## TASK
All of the data is to be set down again without alteration.

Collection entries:

== == ==

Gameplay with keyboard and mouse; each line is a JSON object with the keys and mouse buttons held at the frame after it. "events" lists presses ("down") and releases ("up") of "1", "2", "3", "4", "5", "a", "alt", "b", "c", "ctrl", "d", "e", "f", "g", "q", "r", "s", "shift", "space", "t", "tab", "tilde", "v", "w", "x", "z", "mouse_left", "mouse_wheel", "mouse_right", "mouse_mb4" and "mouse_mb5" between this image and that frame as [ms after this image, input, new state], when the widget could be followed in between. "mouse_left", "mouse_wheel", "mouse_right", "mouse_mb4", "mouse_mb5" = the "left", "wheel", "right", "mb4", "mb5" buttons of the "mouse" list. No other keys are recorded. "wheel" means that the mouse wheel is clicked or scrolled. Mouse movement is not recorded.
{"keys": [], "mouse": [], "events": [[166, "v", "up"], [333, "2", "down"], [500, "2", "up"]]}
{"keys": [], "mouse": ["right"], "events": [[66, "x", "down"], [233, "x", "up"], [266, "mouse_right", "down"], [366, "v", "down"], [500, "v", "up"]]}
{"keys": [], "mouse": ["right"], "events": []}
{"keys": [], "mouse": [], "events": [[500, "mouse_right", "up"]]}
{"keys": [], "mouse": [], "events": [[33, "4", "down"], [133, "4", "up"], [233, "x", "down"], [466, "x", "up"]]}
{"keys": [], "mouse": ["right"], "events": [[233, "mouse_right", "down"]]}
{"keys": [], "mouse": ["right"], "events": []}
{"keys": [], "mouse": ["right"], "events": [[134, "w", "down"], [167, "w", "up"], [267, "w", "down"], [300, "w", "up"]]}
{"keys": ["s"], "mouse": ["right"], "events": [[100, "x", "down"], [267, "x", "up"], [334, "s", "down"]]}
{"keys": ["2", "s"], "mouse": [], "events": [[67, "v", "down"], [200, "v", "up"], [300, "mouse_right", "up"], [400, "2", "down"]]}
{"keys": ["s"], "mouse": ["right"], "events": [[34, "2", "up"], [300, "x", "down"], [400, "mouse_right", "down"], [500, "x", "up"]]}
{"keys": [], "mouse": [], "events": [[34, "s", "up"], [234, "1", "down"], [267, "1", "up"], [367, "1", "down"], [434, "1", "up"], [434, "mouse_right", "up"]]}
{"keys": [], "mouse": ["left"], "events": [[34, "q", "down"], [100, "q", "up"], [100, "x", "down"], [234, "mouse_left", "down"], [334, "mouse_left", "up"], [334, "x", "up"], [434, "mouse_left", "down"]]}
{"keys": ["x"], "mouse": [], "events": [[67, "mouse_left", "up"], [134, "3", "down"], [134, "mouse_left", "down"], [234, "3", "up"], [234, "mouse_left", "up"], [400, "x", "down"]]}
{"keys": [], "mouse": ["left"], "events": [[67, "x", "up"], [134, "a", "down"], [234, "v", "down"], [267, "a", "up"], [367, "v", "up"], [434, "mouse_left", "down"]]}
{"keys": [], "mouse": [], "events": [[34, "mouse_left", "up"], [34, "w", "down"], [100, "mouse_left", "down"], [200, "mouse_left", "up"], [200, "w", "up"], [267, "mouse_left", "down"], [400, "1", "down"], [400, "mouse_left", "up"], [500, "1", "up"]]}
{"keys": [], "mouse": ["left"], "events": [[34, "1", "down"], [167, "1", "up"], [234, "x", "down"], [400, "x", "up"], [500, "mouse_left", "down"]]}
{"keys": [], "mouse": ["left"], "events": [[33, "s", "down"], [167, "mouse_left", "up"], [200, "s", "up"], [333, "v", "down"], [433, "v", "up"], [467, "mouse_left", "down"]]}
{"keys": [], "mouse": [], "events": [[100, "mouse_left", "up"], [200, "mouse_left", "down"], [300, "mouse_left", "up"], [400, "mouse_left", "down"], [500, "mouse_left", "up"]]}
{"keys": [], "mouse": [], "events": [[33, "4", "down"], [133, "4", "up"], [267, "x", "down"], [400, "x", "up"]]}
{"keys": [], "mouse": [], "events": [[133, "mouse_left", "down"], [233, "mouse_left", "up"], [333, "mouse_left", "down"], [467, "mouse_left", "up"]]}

== == ==

## EXERCISE SOLUTION
Gameplay with keyboard and mouse; each line is a JSON object with the keys and mouse buttons held at the frame after it. "events" lists presses ("down") and releases ("up") of "1", "2", "3", "4", "5", "a", "alt", "b", "c", "ctrl", "d", "e", "f", "g", "q", "r", "s", "shift", "space", "t", "tab", "tilde", "v", "w", "x", "z", "mouse_left", "mouse_wheel", "mouse_right", "mouse_mb4" and "mouse_mb5" between this image and that frame as [ms after this image, input, new state], when the widget could be followed in between. "mouse_left", "mouse_wheel", "mouse_right", "mouse_mb4", "mouse_mb5" = the "left", "wheel", "right", "mb4", "mb5" buttons of the "mouse" list. No other keys are recorded. "wheel" means that the mouse wheel is clicked or scrolled. Mouse movement is not recorded.
{"keys": [], "mouse": [], "events": [[166, "v", "up"], [333, "2", "down"], [500, "2", "up"]]}
{"keys": [], "mouse": ["right"], "events": [[66, "x", "down"], [233, "x", "up"], [266, "mouse_right", "down"], [366, "v", "down"], [500, "v", "up"]]}
{"keys": [], "mouse": ["right"], "events": []}
{"keys": [], "mouse": [], "events": [[500, "mouse_right", "up"]]}
{"keys": [], "mouse": [], "events": [[33, "4", "down"], [133, "4", "up"], [233, "x", "down"], [466, "x", "up"]]}
{"keys": [], "mouse": ["right"], "events": [[233, "mouse_right", "down"]]}
{"keys": [], "mouse": ["right"], "events": []}
{"keys": [], "mouse": ["right"], "events": [[134, "w", "down"], [167, "w", "up"], [267, "w", "down"], [300, "w", "up"]]}
{"keys": ["s"], "mouse": ["right"], "events": [[100, "x", "down"], [267, "x", "up"], [334, "s", "down"]]}
{"keys": ["2", "s"], "mouse": [], "events": [[67, "v", "down"], [200, "v", "up"], [300, "mouse_right", "up"], [400, "2", "down"]]}
{"keys": ["s"], "mouse": ["right"], "events": [[34, "2", "up"], [300, "x", "down"], [400, "mouse_right", "down"], [500, "x", "up"]]}
{"keys": [], "mouse": [], "events": [[34, "s", "up"], [234, "1", "down"], [267, "1", "up"], [367, "1", "down"], [434, "1", "up"], [434, "mouse_right", "up"]]}
{"keys": [], "mouse": ["left"], "events": [[34, "q", "down"], [100, "q", "up"], [100, "x", "down"], [234, "mouse_left", "down"], [334, "mouse_left", "up"], [334, "x", "up"], [434, "mouse_left", "down"]]}
{"keys": ["x"], "mouse": [], "events": [[67, "mouse_left", "up"], [134, "3", "down"], [134, "mouse_left", "down"], [234, "3", "up"], [234, "mouse_left", "up"], [400, "x", "down"]]}
{"keys": [], "mouse": ["left"], "events": [[67, "x", "up"], [134, "a", "down"], [234, "v", "down"], [267, "a", "up"], [367, "v", "up"], [434, "mouse_left", "down"]]}
{"keys": [], "mouse": [], "events": [[34, "mouse_left", "up"], [34, "w", "down"], [100, "mouse_left", "down"], [200, "mouse_left", "up"], [200, "w", "up"], [267, "mouse_left", "down"], [400, "1", "down"], [400, "mouse_left", "up"], [500, "1", "up"]]}
{"keys": [], "mouse": ["left"], "events": [[34, "1", "down"], [167, "1", "up"], [234, "x", "down"], [400, "x", "up"], [500, "mouse_left", "down"]]}
{"keys": [], "mouse": ["left"], "events": [[33, "s", "down"], [167, "mouse_left", "up"], [200, "s", "up"], [333, "v", "down"], [433, "v", "up"], [467, "mouse_left", "down"]]}
{"keys": [], "mouse": [], "events": [[100, "mouse_left", "up"], [200, "mouse_left", "down"], [300, "mouse_left", "up"], [400, "mouse_left", "down"], [500, "mouse_left", "up"]]}
{"keys": [], "mouse": [], "events": [[33, "4", "down"], [133, "4", "up"], [267, "x", "down"], [400, "x", "up"]]}
{"keys": [], "mouse": [], "events": [[133, "mouse_left", "down"], [233, "mouse_left", "up"], [333, "mouse_left", "down"], [467, "mouse_left", "up"]]}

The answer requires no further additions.